Make your first move count
In both crises, the news spread almost immediately, and the brands were called on to act quickly and wisely. Did they?
Pepsi, accused of trivializing peaceful protests and minimizing the Black Lives Matter movement, responded with an apology and quickly removed the ad. For many it was too little, too late. Twitter was already flooded with people feeling indignant and mocking the ad, including a sarcastic but on-point tweet from Bernice A. King, daughter of Martin Luther King, Jr., who answered with, “If only Daddy would have known about the power of #Pepsi.” SNL even spoofed the ad in a skit.

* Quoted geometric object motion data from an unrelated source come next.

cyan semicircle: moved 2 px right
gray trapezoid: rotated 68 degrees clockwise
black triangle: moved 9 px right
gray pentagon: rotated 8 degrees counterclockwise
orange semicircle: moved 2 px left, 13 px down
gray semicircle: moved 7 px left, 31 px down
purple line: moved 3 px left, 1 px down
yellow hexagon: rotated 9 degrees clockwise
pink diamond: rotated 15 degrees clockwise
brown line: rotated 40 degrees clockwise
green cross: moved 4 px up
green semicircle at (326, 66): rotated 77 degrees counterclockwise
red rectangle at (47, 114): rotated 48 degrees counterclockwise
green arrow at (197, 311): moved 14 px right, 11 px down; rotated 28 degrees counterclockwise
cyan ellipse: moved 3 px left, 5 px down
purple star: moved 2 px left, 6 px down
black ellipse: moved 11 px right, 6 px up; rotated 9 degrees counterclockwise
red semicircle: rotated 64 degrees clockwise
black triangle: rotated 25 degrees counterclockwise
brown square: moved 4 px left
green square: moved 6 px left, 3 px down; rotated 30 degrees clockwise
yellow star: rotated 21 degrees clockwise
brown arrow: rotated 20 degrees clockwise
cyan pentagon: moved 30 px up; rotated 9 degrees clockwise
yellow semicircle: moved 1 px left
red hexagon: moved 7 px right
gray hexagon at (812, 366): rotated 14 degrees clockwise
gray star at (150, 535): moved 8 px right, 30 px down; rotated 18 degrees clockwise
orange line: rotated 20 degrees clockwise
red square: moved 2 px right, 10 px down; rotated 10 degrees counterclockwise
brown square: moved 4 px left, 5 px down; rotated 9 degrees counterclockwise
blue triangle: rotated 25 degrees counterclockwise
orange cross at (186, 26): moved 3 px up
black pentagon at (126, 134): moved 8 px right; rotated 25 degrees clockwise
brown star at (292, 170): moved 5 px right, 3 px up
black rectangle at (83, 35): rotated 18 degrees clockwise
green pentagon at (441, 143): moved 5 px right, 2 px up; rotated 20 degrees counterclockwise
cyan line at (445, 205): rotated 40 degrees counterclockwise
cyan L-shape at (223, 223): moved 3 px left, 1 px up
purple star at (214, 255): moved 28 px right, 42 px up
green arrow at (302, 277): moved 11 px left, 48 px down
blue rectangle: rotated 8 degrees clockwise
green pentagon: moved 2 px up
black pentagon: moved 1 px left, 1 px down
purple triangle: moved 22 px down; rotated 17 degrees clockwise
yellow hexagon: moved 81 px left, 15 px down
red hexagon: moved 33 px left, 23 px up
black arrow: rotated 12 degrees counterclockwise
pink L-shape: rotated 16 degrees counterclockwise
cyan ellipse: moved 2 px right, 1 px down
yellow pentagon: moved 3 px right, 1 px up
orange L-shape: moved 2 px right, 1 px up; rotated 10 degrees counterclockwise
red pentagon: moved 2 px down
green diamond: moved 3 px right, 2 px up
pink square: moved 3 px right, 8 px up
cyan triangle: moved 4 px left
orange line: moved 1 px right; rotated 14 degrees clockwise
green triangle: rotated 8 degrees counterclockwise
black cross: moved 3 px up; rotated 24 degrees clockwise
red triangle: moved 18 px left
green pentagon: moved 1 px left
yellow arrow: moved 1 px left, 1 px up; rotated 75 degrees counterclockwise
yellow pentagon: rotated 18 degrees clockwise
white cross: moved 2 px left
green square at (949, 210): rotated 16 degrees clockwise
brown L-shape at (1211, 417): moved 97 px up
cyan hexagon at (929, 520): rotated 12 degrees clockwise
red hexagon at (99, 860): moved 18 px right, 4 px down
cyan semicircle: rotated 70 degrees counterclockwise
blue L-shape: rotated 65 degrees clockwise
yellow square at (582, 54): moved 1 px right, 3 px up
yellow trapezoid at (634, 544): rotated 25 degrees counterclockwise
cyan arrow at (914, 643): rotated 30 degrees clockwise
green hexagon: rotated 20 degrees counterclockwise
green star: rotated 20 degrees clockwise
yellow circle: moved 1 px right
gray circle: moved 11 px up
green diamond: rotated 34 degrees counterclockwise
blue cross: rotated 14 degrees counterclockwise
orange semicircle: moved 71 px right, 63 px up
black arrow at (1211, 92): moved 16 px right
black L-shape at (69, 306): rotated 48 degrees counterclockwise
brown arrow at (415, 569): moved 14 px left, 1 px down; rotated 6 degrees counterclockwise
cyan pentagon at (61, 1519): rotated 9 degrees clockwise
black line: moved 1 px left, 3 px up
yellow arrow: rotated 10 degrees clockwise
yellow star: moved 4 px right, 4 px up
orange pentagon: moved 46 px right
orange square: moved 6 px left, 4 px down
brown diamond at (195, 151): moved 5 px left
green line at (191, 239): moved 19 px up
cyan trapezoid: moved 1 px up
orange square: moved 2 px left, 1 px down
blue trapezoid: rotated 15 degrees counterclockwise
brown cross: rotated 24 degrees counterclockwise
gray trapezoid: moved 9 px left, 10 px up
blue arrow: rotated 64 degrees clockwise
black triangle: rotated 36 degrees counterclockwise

United’s CEO, Oscar Munoz, responded the day after the United incident occurred, calling it an “unfortunate event” and “deeply regrettable.” Days later, as more footage emerged and mocking memes were created, Munoz released additional statements that seemed more sincere and remorseful. Munoz said that he felt “ashamed” and outlined how the airline intended to handle the situation moving forward.
Reverse the curse
After the dust settles, there is a great opportunity to make amends, turn a crisis into an opportunity and promote a positive outcome—if possible.
Pepsi’s response was much more minimal than United’s. Although the public’s immediate response to the commercial was largely and vocally negative, more positive feelings towards the company eventually emerged. And, as it turned out, many people actually liked the ad. Citing a poll from The Morning Consult, Madeline Farber at Fortune wrote that “about 44% of people had a more favorable view of Pepsi after watching the ad. Only 25% of those surveyed has a less favorable view.” If Pepsi can avoid additional controversies, it’s likely that the soda brand can recover.
For United, however, the disturbing headlines have continued weeks after the incident, and the CEO’s initial tepid response did not help to assuage the angry public. Since the initial fiasco, several more passengers have come forward with complaints, and many have filed lawsuits after being removed from their seats or for other similar mistreatments. The saga continues, and it’s clear that as more disgruntled customers come forward, more negative news will continue to hit newsfeeds.
So, is any coverage good coverage?
Pepsi might be ready to laugh off the advertising misstep by now, but United is definitely still paying a heavy price for its employees-first policy. The negative publicity is likely to continue until real change occurs. Certainly, their PR team must step up their damage control game, but the key to management of this crisis is actual airline performance. With its falling stock price, customer boycott and ongoing negative press, the United “curse” persists.